- [WORK REQUIRED]: Please show each line of the listing where "uuid" is present.

*** Opening of RECORDED DATA ***

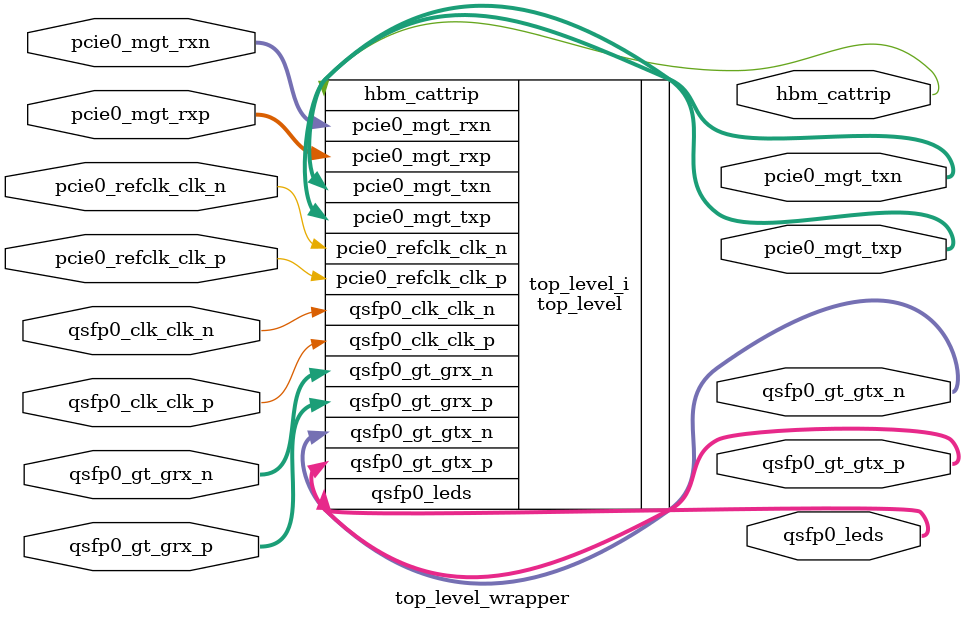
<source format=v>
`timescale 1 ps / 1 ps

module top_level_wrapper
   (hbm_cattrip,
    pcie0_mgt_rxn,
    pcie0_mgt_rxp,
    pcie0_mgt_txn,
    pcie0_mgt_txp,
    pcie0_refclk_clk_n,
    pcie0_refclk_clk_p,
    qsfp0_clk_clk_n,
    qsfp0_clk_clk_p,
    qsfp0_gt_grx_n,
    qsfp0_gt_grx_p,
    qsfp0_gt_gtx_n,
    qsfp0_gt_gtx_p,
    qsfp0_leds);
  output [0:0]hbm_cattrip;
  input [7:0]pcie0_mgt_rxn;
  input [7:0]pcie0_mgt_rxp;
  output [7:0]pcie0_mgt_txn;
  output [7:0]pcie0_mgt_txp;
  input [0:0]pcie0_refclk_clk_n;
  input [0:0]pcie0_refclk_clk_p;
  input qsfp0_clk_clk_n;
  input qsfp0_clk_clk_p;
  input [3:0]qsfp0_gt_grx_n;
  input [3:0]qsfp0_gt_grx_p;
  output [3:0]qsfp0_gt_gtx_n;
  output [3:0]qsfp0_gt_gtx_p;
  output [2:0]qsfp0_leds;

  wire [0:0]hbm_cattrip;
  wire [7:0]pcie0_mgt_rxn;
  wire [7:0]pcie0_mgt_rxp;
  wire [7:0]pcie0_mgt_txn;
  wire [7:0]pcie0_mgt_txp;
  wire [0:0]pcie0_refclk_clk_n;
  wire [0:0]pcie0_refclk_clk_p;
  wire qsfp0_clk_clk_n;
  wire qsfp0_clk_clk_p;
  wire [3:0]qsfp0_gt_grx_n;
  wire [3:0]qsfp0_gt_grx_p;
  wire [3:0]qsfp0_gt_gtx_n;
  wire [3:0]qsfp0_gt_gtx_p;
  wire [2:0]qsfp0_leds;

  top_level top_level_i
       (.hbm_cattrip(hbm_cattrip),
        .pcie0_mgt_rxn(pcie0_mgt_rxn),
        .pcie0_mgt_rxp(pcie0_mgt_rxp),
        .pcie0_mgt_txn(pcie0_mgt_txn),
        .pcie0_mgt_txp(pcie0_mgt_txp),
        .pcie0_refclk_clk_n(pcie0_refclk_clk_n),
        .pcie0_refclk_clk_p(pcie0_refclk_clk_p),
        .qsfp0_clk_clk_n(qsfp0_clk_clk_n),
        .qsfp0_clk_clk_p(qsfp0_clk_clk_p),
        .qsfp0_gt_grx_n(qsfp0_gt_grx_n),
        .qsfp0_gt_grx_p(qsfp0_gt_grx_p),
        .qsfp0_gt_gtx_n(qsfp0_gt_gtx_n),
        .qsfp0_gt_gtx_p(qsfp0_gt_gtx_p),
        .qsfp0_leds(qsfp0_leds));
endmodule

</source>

*** Close of RECORDED DATA ***
*** Opening of RECORDED DATA ***

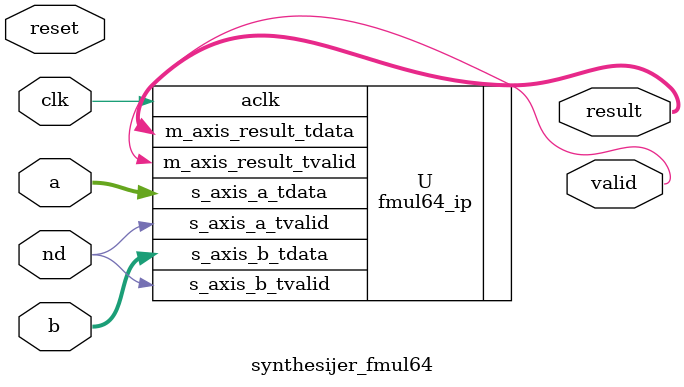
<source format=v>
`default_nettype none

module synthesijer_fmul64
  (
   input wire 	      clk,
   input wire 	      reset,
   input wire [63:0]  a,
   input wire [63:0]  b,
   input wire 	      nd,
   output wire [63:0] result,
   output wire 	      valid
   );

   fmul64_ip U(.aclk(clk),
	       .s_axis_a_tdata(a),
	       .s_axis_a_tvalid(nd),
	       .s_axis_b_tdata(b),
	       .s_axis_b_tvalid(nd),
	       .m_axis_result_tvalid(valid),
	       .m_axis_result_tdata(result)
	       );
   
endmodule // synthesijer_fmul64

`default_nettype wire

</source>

*** Close of RECORDED DATA ***
*** Opening of RECORDED DATA ***

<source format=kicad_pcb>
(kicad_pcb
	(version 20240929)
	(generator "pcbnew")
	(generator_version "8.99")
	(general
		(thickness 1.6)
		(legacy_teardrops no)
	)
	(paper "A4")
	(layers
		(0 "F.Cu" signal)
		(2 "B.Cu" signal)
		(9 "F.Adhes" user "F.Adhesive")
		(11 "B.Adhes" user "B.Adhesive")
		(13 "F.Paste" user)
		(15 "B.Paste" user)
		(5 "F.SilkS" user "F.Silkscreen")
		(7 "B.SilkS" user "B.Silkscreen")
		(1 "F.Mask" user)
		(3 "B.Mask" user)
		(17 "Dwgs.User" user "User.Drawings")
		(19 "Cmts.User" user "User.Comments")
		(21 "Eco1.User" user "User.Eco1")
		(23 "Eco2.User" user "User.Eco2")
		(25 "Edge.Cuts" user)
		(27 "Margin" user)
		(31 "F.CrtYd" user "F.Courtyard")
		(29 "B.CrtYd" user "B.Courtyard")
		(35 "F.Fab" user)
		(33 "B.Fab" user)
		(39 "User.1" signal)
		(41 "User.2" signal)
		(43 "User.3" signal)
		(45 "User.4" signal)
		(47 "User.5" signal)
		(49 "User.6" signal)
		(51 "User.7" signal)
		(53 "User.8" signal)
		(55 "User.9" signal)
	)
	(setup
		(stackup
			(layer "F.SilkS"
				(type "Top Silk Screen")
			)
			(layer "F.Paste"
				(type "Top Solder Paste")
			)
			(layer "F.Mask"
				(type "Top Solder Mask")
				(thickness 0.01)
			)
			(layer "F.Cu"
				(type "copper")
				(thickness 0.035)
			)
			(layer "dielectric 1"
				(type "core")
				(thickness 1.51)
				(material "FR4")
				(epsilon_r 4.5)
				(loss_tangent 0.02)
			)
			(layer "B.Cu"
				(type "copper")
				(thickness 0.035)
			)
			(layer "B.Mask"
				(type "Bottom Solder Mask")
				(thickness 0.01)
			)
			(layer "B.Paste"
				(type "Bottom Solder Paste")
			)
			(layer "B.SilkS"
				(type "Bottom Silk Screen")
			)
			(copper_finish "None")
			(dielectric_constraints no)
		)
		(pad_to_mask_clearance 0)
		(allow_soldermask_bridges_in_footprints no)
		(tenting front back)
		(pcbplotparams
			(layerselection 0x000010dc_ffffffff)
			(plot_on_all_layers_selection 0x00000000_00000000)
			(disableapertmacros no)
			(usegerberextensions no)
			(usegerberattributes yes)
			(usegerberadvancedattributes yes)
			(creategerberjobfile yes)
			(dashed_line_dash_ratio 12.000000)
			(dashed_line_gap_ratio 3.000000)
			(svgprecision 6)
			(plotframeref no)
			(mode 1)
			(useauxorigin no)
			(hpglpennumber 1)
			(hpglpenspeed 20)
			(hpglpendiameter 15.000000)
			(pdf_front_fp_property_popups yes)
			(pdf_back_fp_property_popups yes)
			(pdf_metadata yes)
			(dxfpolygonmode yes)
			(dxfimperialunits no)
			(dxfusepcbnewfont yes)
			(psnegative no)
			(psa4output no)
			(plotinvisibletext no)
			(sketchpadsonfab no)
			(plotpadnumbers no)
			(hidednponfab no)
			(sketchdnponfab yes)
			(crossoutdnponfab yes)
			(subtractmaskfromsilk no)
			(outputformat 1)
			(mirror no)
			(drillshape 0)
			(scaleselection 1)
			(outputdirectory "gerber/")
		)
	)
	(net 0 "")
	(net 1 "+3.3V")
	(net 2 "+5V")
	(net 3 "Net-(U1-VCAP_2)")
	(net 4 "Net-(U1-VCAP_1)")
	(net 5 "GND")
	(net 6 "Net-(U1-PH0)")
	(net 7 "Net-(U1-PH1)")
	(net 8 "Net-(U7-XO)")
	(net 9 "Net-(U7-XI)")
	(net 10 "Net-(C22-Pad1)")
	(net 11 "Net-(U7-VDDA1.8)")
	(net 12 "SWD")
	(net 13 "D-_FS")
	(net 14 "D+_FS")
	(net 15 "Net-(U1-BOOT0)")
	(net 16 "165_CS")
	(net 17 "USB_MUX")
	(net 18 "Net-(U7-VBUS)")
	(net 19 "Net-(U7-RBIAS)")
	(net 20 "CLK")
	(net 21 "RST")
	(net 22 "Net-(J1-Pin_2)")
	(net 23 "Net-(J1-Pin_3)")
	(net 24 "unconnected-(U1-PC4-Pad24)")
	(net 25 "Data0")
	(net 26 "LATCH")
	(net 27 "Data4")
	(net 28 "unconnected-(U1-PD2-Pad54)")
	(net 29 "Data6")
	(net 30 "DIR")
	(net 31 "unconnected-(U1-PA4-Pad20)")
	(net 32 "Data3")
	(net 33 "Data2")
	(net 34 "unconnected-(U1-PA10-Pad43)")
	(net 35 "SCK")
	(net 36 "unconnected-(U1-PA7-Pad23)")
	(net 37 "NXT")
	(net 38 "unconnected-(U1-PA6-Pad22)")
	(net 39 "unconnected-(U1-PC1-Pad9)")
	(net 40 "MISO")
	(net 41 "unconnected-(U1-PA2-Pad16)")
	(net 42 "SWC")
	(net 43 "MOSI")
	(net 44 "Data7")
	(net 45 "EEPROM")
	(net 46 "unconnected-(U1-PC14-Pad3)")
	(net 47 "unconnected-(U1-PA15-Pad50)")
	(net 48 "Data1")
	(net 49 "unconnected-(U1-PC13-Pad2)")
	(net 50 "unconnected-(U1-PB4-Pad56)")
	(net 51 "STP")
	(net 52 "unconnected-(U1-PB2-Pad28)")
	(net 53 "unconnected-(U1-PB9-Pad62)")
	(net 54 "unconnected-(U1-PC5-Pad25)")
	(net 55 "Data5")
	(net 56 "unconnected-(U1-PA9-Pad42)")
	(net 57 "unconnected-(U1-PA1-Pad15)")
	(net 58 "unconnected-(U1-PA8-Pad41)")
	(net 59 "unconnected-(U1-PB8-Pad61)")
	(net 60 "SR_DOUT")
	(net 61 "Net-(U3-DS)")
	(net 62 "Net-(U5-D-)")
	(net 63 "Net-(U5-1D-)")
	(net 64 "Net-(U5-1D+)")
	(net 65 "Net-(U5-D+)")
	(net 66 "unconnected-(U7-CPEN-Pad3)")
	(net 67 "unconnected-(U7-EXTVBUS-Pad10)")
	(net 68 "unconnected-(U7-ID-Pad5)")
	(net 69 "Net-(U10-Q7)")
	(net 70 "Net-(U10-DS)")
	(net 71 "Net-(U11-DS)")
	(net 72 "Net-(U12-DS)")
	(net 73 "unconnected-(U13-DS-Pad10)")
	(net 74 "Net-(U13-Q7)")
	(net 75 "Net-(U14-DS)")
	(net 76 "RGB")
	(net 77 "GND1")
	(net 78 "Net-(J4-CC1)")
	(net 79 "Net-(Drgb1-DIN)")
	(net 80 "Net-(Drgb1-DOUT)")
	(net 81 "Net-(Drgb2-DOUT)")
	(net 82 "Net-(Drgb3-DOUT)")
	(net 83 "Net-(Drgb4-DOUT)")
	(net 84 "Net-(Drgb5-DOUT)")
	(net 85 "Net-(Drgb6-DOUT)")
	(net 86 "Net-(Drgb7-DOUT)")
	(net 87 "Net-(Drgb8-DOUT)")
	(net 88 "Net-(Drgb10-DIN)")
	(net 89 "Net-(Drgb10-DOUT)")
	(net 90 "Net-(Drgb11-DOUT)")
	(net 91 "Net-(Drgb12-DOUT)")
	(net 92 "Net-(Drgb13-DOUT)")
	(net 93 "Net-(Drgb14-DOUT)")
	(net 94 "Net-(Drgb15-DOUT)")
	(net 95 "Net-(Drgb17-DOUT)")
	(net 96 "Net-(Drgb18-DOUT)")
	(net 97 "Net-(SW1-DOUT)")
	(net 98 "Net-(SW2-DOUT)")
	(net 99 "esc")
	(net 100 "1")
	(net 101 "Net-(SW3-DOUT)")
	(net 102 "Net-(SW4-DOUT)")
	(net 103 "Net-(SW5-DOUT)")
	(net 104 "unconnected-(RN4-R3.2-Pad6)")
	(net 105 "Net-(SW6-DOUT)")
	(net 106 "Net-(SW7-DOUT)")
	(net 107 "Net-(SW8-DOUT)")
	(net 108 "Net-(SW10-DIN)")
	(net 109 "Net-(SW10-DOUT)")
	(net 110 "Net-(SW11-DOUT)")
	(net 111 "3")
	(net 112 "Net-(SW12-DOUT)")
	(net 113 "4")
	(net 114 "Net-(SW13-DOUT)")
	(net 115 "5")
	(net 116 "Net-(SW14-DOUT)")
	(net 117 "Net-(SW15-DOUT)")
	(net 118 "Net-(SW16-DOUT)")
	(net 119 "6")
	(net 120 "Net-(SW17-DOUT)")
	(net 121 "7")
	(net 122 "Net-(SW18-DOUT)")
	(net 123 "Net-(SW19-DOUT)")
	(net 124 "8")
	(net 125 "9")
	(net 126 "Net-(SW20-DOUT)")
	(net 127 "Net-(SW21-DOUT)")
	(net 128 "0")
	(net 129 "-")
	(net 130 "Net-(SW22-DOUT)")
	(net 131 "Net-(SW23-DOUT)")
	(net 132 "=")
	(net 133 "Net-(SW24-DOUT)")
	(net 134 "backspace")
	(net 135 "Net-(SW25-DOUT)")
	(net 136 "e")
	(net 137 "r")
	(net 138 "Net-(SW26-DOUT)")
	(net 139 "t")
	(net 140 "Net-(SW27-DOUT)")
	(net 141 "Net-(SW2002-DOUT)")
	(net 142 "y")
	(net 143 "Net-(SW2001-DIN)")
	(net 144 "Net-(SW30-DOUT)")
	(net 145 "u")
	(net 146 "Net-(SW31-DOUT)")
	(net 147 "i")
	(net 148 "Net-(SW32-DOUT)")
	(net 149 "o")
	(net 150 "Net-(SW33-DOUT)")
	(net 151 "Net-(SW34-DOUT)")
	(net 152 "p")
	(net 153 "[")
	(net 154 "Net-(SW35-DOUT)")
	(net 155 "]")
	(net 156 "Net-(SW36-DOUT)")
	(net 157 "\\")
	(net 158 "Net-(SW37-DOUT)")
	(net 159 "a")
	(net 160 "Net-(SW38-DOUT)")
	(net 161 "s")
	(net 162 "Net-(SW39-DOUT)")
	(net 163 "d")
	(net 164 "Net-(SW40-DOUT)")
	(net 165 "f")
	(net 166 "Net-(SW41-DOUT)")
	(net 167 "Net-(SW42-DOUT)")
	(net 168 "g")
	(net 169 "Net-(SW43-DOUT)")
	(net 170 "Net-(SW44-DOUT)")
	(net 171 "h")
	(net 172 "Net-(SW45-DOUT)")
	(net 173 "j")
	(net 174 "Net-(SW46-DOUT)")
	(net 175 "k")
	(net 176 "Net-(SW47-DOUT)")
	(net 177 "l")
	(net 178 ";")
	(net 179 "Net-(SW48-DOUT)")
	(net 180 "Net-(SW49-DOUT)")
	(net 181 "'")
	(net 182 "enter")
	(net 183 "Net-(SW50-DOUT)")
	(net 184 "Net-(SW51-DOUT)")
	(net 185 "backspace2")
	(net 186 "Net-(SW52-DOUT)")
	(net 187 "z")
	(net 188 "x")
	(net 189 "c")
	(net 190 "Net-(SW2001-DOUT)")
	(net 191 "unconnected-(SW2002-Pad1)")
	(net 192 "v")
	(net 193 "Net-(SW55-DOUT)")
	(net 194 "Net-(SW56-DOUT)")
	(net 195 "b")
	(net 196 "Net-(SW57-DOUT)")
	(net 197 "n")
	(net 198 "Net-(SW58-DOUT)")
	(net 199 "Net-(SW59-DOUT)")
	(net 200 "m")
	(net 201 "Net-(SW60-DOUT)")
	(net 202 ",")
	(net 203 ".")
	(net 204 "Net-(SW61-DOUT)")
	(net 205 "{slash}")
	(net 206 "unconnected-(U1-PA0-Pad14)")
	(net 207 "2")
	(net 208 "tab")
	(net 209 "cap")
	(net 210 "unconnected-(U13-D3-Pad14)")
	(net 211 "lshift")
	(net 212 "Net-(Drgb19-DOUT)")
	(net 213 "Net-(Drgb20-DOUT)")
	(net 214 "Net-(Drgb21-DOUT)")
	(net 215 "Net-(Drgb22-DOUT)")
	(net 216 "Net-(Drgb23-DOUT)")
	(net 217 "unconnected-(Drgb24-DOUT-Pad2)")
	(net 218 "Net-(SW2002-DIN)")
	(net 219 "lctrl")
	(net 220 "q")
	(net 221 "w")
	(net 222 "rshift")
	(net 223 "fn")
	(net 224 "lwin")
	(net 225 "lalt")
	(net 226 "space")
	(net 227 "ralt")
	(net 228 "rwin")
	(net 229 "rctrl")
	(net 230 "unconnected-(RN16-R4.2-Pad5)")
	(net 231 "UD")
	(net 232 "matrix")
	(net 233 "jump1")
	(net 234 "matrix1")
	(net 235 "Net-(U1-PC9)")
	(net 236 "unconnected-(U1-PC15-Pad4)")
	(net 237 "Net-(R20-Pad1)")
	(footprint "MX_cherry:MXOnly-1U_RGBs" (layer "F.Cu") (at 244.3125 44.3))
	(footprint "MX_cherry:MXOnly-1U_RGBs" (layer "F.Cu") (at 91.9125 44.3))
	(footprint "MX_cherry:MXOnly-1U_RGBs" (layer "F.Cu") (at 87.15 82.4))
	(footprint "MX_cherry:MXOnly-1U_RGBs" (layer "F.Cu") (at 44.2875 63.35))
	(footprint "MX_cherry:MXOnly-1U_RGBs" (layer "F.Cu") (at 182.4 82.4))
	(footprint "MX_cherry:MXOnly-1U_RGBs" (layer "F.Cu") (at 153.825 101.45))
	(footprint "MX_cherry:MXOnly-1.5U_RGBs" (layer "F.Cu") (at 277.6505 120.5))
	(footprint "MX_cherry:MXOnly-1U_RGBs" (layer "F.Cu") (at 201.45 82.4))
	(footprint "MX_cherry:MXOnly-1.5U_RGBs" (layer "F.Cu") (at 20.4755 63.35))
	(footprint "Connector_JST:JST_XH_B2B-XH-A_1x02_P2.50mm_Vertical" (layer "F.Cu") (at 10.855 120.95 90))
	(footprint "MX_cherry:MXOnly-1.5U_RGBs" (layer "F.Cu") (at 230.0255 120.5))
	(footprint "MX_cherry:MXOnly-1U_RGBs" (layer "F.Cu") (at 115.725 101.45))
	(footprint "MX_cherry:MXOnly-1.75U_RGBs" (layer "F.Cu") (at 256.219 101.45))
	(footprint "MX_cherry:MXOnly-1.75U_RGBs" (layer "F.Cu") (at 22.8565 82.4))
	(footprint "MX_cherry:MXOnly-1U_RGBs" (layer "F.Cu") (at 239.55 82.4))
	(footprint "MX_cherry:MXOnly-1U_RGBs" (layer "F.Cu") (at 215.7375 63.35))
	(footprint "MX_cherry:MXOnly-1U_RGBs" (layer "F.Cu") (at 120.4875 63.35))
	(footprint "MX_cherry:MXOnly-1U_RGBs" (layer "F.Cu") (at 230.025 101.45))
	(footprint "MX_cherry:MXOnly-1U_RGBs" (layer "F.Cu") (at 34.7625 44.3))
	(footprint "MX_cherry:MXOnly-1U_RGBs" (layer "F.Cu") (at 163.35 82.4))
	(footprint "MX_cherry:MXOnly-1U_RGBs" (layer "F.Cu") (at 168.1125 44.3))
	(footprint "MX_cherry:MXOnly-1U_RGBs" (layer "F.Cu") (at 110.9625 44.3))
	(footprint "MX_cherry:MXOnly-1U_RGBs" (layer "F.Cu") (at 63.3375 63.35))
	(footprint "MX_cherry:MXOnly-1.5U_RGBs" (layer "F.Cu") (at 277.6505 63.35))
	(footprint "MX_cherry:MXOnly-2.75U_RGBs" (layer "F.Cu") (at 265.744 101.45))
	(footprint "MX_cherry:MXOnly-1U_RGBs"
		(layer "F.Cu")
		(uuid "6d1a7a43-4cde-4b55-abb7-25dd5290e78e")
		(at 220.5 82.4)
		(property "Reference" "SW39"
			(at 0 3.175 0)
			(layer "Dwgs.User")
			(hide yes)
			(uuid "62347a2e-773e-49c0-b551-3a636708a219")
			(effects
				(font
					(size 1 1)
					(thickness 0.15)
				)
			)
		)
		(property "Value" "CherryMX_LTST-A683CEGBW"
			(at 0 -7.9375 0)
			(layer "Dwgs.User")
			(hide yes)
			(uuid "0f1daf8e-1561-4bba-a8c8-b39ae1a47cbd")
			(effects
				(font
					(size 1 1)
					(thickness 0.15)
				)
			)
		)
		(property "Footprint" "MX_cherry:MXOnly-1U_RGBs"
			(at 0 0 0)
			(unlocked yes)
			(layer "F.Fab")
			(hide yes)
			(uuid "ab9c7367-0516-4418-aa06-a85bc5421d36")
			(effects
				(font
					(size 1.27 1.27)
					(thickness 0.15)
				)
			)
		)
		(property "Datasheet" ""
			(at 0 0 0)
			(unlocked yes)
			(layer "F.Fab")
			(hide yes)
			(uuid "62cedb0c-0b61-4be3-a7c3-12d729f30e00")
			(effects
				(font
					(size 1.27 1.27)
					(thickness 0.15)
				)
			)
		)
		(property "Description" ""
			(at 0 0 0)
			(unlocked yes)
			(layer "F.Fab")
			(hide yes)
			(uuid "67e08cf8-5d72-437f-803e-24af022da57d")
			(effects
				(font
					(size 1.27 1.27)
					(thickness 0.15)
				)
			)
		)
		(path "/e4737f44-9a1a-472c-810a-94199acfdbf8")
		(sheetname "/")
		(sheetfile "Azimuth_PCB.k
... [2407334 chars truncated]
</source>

*** Close of RECORDED DATA ***

- [COMPLETED EXERCISE]:
		(uuid "6d1a7a43-4cde-4b55-abb7-25dd5290e78e")
			(uuid "62347a2e-773e-49c0-b551-3a636708a219")
			(uuid "0f1daf8e-1561-4bba-a8c8-b39ae1a47cbd")
			(uuid "ab9c7367-0516-4418-aa06-a85bc5421d36")
			(uuid "62cedb0c-0b61-4be3-a7c3-12d729f30e00")
			(uuid "67e08cf8-5d72-437f-803e-24af022da57d")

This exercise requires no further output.